[What to work on]
List each line of the data in which the string "vielen" appears.

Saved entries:

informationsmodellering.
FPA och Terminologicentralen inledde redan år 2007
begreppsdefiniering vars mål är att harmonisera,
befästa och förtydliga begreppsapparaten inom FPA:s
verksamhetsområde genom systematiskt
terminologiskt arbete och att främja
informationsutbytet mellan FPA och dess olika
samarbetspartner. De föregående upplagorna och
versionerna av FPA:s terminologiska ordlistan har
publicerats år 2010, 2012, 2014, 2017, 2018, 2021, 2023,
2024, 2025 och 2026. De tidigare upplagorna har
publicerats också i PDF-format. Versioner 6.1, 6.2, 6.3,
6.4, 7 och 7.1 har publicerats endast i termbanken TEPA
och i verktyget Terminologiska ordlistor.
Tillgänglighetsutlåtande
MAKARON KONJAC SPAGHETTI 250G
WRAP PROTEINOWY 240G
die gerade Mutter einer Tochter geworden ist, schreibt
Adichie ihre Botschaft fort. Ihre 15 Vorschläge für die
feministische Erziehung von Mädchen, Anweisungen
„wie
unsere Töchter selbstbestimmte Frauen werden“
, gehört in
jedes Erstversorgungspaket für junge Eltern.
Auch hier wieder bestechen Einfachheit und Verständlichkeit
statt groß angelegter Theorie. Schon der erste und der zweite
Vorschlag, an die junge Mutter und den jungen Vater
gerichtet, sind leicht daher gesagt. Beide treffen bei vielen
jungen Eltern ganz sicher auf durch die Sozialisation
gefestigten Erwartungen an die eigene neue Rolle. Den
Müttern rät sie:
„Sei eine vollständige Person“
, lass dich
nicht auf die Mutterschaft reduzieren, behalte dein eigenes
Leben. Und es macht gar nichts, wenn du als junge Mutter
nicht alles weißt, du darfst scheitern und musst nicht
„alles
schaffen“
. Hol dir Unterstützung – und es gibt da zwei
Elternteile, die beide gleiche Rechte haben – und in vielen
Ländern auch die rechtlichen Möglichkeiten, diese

[Task answer]
gerichtet, sind leicht daher gesagt. Beide treffen bei vielen
Elternteile, die beide gleiche Rechte haben – und in vielen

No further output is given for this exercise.